Une tension diplomatique inédite entre les États-Unis, le Danemark et les alliés européens
Donald Trump et son équipe discutent de “plusieurs options” pour acquérir le Groenland, un territoire stratégique de l’Arctique, et n’excluent pas le recours à l’armée, a déclaré mardi 6 janvier sa porte-parole Karoline Leavitt. Cette annonce ravive les tensions avec le Danemark, souverain de l’île, et suscite une réaction ferme des dirigeants européens.
Un objectif stratégique pour les États-Unis
Selon la Maison Blanche, le Groenland représente une priorité de sécurité nationale. Donald Trump considère que contrôler l’île permettrait de “tenir en respect nos adversaires dans la région arctique”. Les propos de Stephen Miller, conseiller présidentiel, vont dans le même sens : il a remis en question le droit du Danemark à superviser le territoire et a affirmé que, selon Washington, “le Groenland devrait faire partie des États-Unis”.
Le président américain a également souligné la présence de navires russes et chinois autour de l’île, justifiant selon lui un contrôle américain pour sécuriser la région.
Réaction du Danemark et des alliés européens
Le Premier ministre danois Mette Frederiksen a averti qu’une tentative de prise de contrôle par les États-Unis mettrait en danger l’alliance au sein de l’OTAN. Jens-Frederik Nielsen, Premier ministre du Groenland, a dénoncé des “fantasmes d’annexion” et jugé le discours américain “absolument inacceptable”.
En réponse, six pays européens — Allemagne, France, Italie, Pologne, Espagne et Royaume-Uni — ont publié une déclaration commune affirmant leur soutien au Danemark et au Groenland : “Il revient au Danemark et au Groenland, et à eux seuls, de décider des questions concernant leur territoire.” La déclaration rappelle que la sécurité dans l’Arctique doit se faire collectivement dans le cadre de l’OTAN et conformément aux principes de la Charte des Nations unies, notamment la souveraineté et l’intégrité territoriale.

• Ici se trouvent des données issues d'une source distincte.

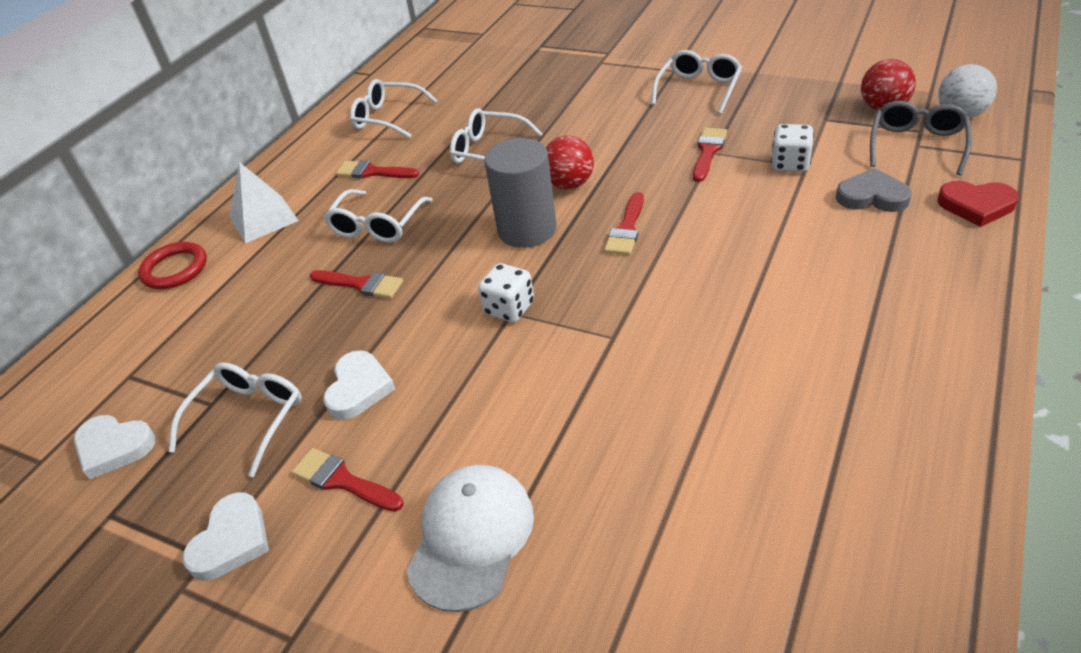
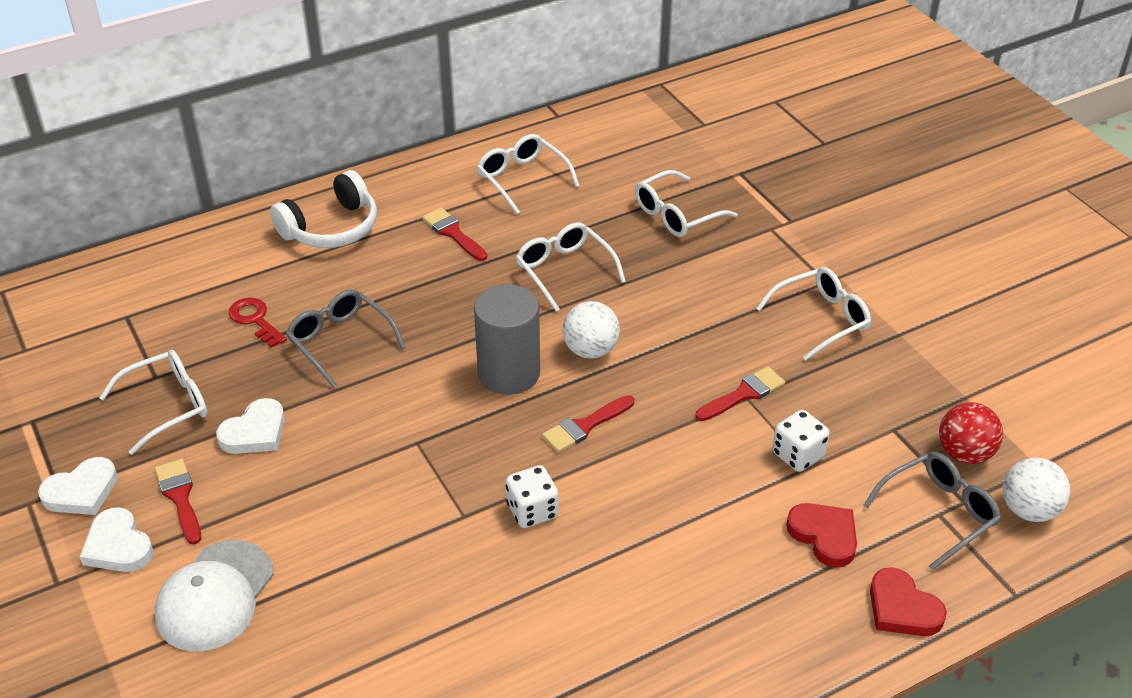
camera: 30 degrees right, 0 degrees up
(114, 447) = (73, 370): white heart -> white heart (118, 546)
(175, 269) = (230, 237): red ring -> none
(263, 218) = (331, 228): white pyramid -> white headphones
(264, 311) = (255, 320): none -> red key
(361, 284) = (340, 341): red brush -> grey glasses
(377, 225) = (404, 292): white glasses -> white glasses (676, 214)
(471, 537) = (215, 596): white cap -> white cap turned 150 degrees clockwise
(509, 308) = (419, 438): white dice -> white dice (532, 511)
(569, 184) = (590, 350): red ball -> white ball
(872, 196) = (824, 536): grey heart -> red heart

Un territoire stratégique riche en ressources
Le Groenland, autonome depuis 1979, possède d’importantes richesses minérales, dont des terres rares essentielles aux technologies de pointe. Son importance géopolitique croissante explique l’intérêt stratégique de Washington et la sensibilité des alliés européens.
Cette situation pourrait représenter l’un des points les plus chauds de la diplomatie américaine en 2026, opposant ambitions stratégiques et respect de la souveraineté internationale.